Your objective -
I would like each line of the data that holds the word "Богу" copied out.

[Page segmentation data]
━━━━━━

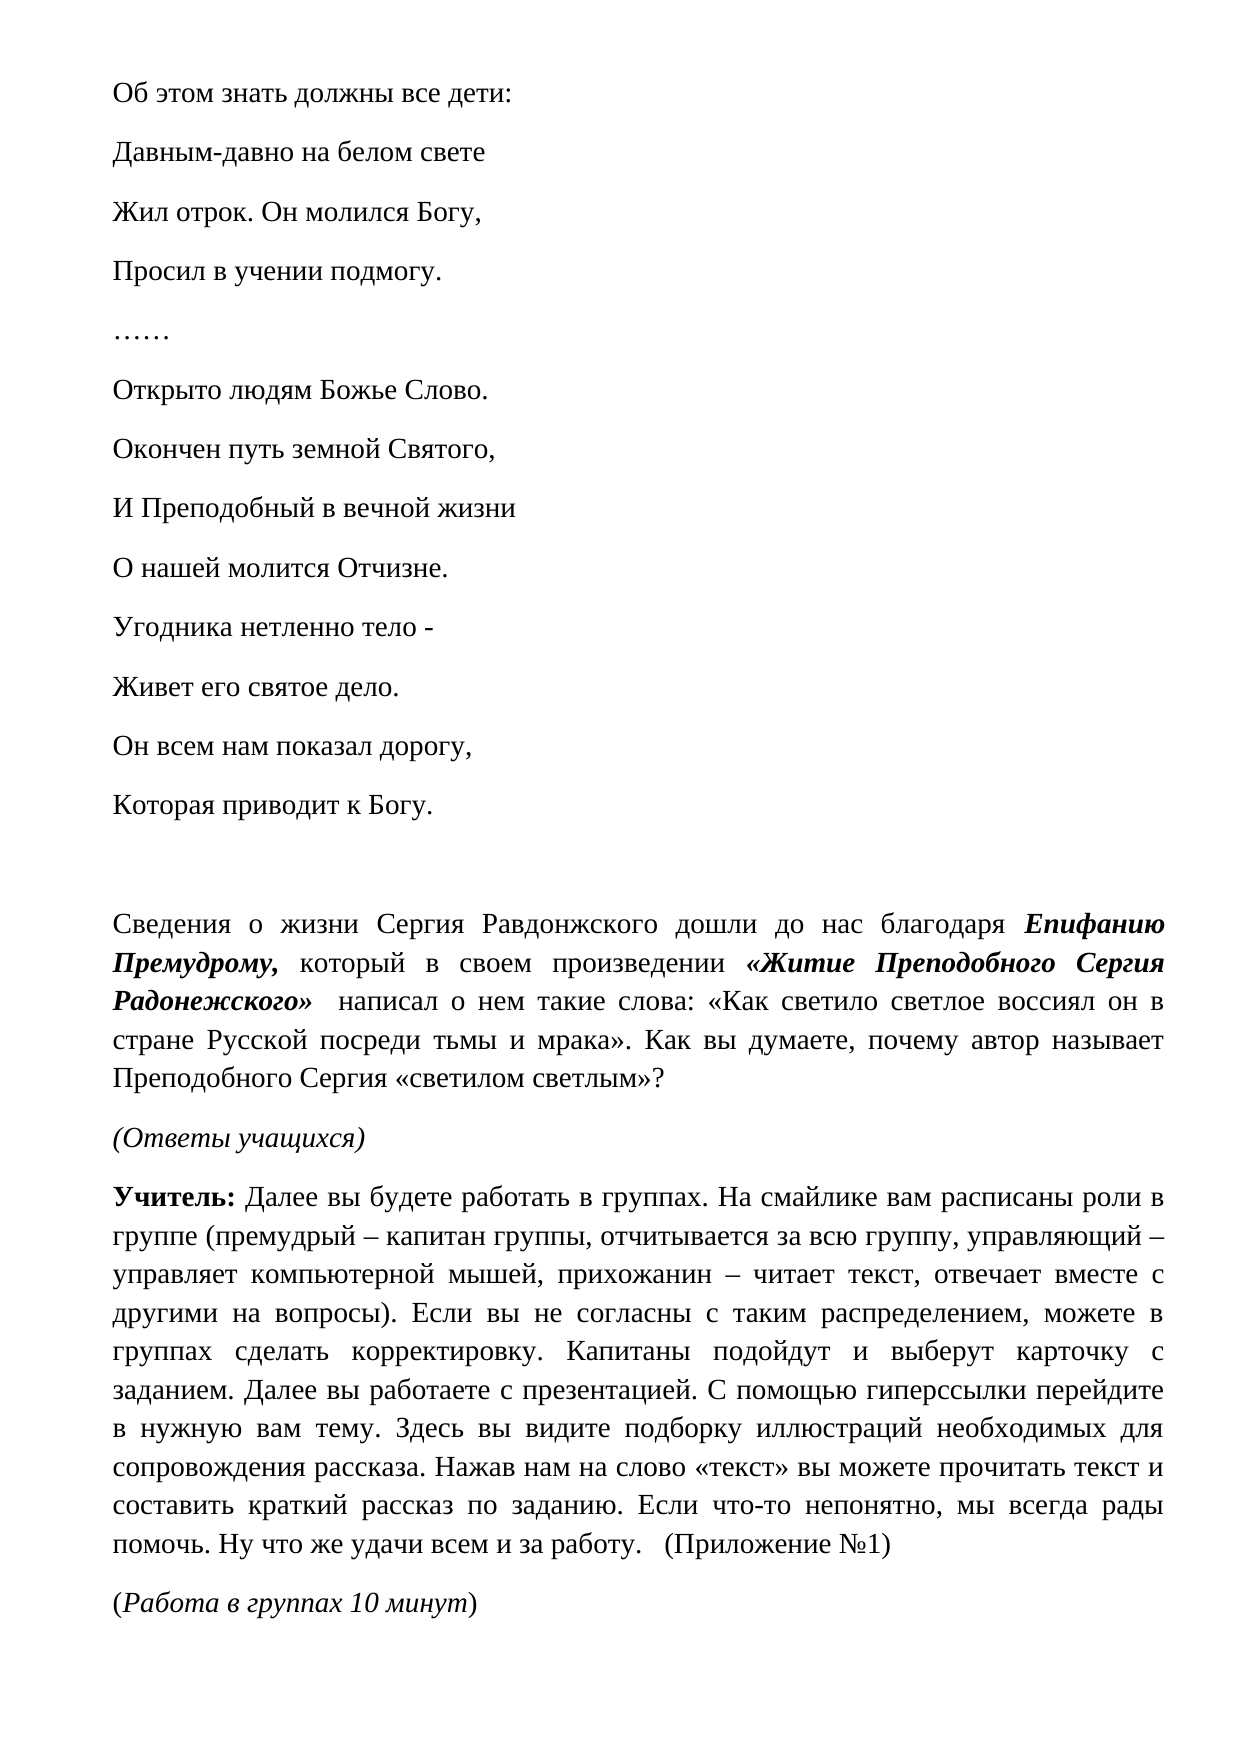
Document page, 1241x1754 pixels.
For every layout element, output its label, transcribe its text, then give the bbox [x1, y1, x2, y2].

text Окончен путь земной Святого, [112, 431, 1165, 465]
text О нашей молится Отчизне. [112, 550, 1165, 583]
text (Работа в группах 10 минут) [112, 1585, 1165, 1619]
text Просил в учении подмогу. [112, 253, 1165, 287]
text Давным-давно на белом свете [112, 134, 1165, 168]
text Которая приводит к Богу. [112, 787, 1165, 821]
text И Преподобный в вечной жизни [112, 491, 1165, 524]
text Он всем нам показал дорогу, [112, 728, 1165, 762]
text Об этом знать должны все дети: [112, 75, 1165, 108]
text Жил отрок. Он молился Богу, [112, 194, 1165, 227]
text (Ответы учащихся) [112, 1120, 1165, 1153]
text Сведения о жизни Сергия Равдонжского дошли до нас благодаря Епифанию Премудрому, который в своем произведении «Житие Преподобного Сергия Радонежского» написал о нем такие слова: «Как светило светлое воссиял он в стране Русской посреди тьмы и мрака». Как вы думаете, почему автор называет Преподобного Сергия «светилом светлым»? [112, 906, 1165, 1094]
text Угодника нетленно тело - [112, 609, 1165, 643]
text Открыто людям Божье Слово. [112, 372, 1165, 405]
text …… [112, 312, 1165, 346]
text Живет его святое дело. [112, 669, 1165, 702]
text Учитель: Далее вы будете работать в группах. На смайлике вам расписаны роли в группе (премудрый – капитан группы, отчитывается за всю группу, управляющий – управляет компьютерной мышей, прихожанин – читает текст, отвечает вместе с другими на вопросы). Если вы не согласны с таким распределением, можете в группах сделать корректировку. Капитаны подойдут и выберут карточку с заданием. Далее вы работаете с презентацией. С помощью гиперссылки перейдите в нужную вам тему. Здесь вы видите подборку иллюстраций необходимых для сопровождения рассказа. Нажав нам на слово «текст» вы можете прочитать текст и составить краткий рассказ по заданию. Если что-то непонятно, мы всегда рады помочь. Ну что же удачи всем и за работу. (Приложение №1) [112, 1179, 1165, 1559]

━━━━━━

Response -
text Которая приводит к Богу. [112, 787, 1165, 821]
text Жил отрок. Он молился Богу, [112, 194, 1165, 227]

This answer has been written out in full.